© JUNGE FREIHEIT Verlag GmbH & Co.  www.jungefreiheit.de  50/09 04. Dezember 2009

Abenteuerliche Rundreise auf Arte: 1929 – Im Zeppelin um die Welt
Ein moderner Mythos
Baal Müller

Um den Zeppelin rankt sich bis heute ein moderner Mythos: Das majestätische, mit Gas gefüllte „Starrluftschiff“ (so die fachmännische Bezeichnung) repräsentiert nicht nur deutschen Erfindergeist, die weltweit bewunderte oder beneidete technologisch innovative Zivilisation des Kaiserreiches, sondern auch allgemein die „gute alte Zeit“ – und zwar sowohl die vor dem Ersten Weltkrieg als auch die der „goldenen“ zwanziger Jahre mit ihren fiebrig-überhitzten, leidenschaftlichen Wohlstands- und Friedenssehnsüchten.

Lady Hays Liaison mit Karl von Wiegand als narratives Gerüst

Gleich zwei Jubiläen hatte die – heute bekanntlich aus der Mode gekommene – Luftschiffahrt dieses Jahr zu begehen: zum einen den Beginn der kommerziellen Personenbeförderung durch die Deutsche Luftschiffahrts-AG (DELAG), die erste Luftreederei der Welt, im Jahre 1909, und zum anderen die erste Weltumrundung zwanzig Jahre später.

Der Film „1929: Im Zeppelin um die Welt“ (Arte, 5. Dezember, 21 Uhr) von Ditteke Mensink dokumentiert dieses seinerzeit mit enormem öffentlichen Interesse verfolgte Ereignis auf so faszinierende Weise, daß die niederländische Regisseurin es gar nicht nötig gehabt hätte, das beeindruckende historische Filmmaterial durch eine Liebesgeschichte aufzupeppen.

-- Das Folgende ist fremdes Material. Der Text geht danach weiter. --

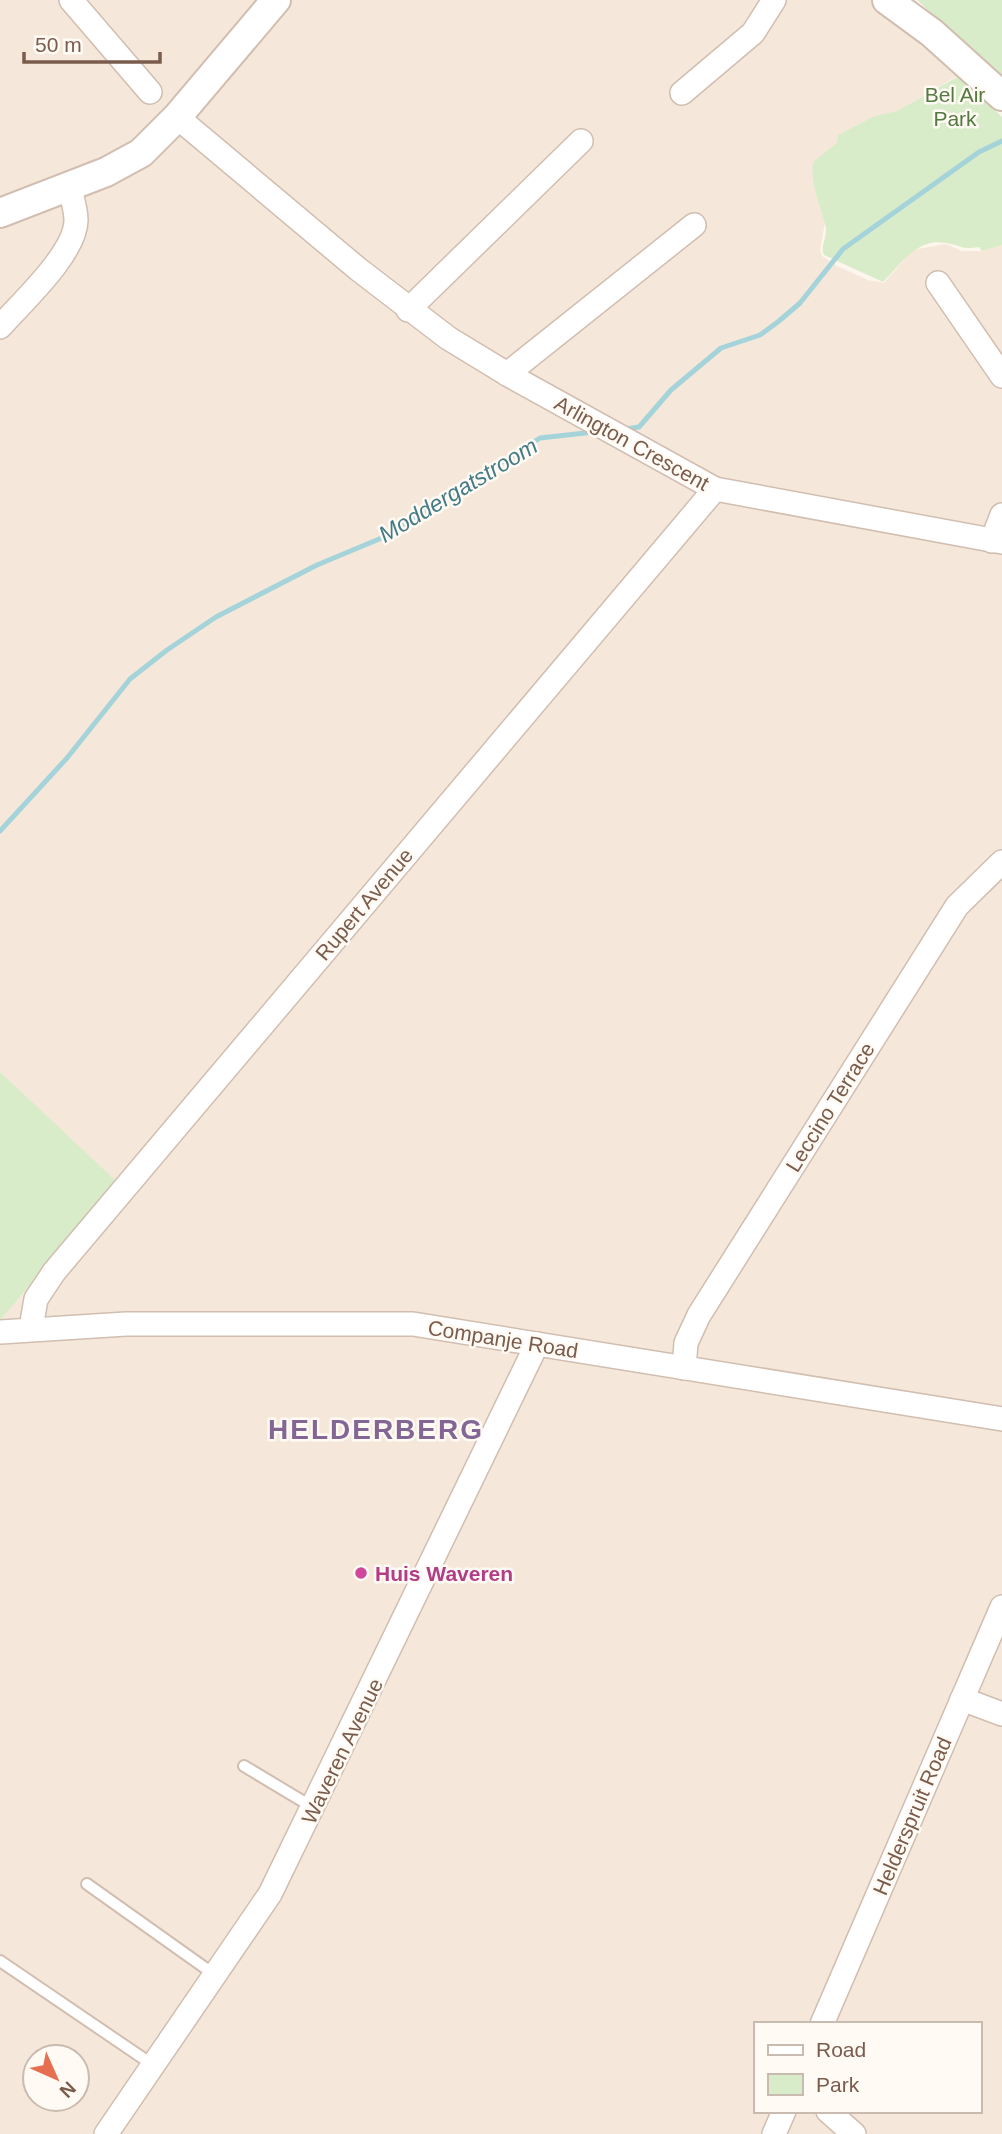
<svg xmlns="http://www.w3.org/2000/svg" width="1002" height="2134" font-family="Arial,sans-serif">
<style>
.residential{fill:#f5e8da;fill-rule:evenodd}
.green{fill:#d8ecc9}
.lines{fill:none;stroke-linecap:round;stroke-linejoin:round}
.stream{stroke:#a5d3da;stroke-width:5}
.service-casing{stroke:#d1beb0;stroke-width:14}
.minor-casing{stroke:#d1beb0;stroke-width:26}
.tertiary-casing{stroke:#d1beb0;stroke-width:32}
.service{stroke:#fff;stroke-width:10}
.minor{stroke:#fff;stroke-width:23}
.tertiary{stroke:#fff;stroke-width:28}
.hotel-dot{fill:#d1479c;stroke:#fffaf3;stroke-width:2.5}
.labels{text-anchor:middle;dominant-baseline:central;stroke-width:5;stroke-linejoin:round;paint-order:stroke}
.park-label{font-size:21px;fill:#537a41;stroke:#fffaf3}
.street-label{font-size:21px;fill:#7a5c4d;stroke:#fffaf3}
.hotel-label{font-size:21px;font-weight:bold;fill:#b23c85;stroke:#fffaf3;text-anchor:start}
.water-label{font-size:23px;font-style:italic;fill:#437c86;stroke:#fffaf3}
.district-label{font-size:28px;font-weight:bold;letter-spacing:2px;fill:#846695;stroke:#fffaf3}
</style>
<rect width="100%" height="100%" fill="#fdf6ec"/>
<!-- residential -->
<path class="residential" d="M0,0H885L971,68L839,145L820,250L822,256L837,266L868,280L884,283L912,250L946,244L962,251H982L1002,245V2134H0ZM755,2024H979V2111H755ZM35,2057H77V2099H35Z"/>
<!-- green -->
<g class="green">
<polygon points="917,0 1002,0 1002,77"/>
<path d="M959,76L1002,117V245L982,251L979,247C959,250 962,245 946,243C917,237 900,265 883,282L824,255C820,246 827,238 826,228C821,204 810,187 813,162L837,143L838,135L875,116L897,111Z"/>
<polygon points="0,1072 117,1182 0,1320"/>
</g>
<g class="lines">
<!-- stream -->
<g class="stream">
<polyline points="625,429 639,427 671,390 721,348 760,335 779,321 800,303 843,249 979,152 1002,141"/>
<polyline points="0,831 67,758 130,679 167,650 216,617 317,565 384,537 540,438 594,432"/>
</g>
<defs>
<g id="service">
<polyline points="244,1766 314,1808"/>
<polyline points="87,1884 215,1975"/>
<polyline points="0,1961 153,2065"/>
</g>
<g id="minor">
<polyline points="71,0 150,92"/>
<polyline points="682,93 753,33 774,0"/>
<polyline points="177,117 358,269 448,338 507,374 715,489 1002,542"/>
<polyline points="938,283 1002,376"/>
<polyline points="408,310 581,141"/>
<path d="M0,327C22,302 76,253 76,220C76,209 72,197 69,187"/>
<polyline points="507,374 694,225"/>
<polyline points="992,541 1002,515"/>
<polyline points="31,1328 36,1299 54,1272 715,489"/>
<polyline points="0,1332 126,1324 413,1324 1002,1419"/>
<polyline points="684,1368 686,1343 699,1315 957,906 1002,862"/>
<polyline points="962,1699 1002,1714"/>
<polyline points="822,2024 1002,1607"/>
<polyline points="828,2111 854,2134"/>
<polyline points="106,2134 270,1894 537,1344"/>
<polyline points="774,2134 784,2111"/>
</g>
<g id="tertiary">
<polyline points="887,0 932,33 1002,96"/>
<polyline points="0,213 106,172 141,153 177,117 276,0"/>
</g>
</defs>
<!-- service casing -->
<use href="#service" class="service-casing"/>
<!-- minor casing -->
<use href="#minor" class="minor-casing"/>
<!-- tertiary casing -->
<use href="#tertiary" class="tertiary-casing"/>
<!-- service -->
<use href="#service" class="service"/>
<!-- minor -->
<use href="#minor" class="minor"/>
<!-- tertiary -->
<use href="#tertiary" class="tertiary"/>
</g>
<!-- markers -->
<circle class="hotel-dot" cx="361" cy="1573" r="7"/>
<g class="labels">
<!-- park labels -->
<g class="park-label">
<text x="955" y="94">Bel Air<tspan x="955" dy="24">Park</tspan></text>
</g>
<!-- street labels -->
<g class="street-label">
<text transform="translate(632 443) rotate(29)">Arlington Crescent</text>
<text transform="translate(364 904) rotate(-50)">Rupert Avenue</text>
<text transform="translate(830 1107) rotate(-58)">Leccino Terrace</text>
<text transform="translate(503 1339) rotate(9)">Companje Road</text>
<text transform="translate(342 1751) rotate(-64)">Waveren Avenue</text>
<text transform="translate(912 1816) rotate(-67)">Helderspruit Road</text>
</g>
<!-- hotel labels -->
<g class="hotel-label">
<text x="375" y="1573">Huis Waveren</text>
</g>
<!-- water labels -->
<g class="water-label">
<text transform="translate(458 490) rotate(-31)">Moddergatstroom</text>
</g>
<!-- district labels -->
<g class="district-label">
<text x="376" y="1429">HELDERBERG</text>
</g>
</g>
<!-- legend -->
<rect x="754" y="2022" width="228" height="91" fill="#fffaf3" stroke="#cabbb1" stroke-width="2"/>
<rect x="768" y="2045" width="35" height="10" fill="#ffffff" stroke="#cabbb1" stroke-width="2"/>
<text x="816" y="2057" font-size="21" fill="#7a5c4d">Road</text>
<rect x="768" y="2074" width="35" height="21" fill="#d8ecc9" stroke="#cabbb1" stroke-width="2"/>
<text x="816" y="2092" font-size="21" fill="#7a5c4d">Park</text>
<!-- north arrow -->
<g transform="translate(56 2078) rotate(135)"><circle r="33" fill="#fffaf3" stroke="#cabbb1" stroke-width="2"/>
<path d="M0-5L12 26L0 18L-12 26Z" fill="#e76f51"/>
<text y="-10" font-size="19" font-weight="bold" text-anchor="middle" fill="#7a5c4d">N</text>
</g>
<!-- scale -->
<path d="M24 52v10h136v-10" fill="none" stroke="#7a5c4d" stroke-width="3.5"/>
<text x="35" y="52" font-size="21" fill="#7a5c4d" stroke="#fffaf3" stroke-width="5" paint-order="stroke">50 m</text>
</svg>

Indes ergibt sich „Die Lovestory von Lady Hay und Karl von Wiegand“ als narratives Gerüst wie von selbst: Grace Drummond-Hay, die als Korrespondentin der Hearst Newspapers täglich von der abenteuerlichen Reise berichtete, war die einzige Frau an Bord, und ein Großteil ihrer Reflexionen betrifft ihr Verhältnis zu ihrem ebenfalls mitreisenden Kollegen und früheren Liebhaber Karl von Wiegand.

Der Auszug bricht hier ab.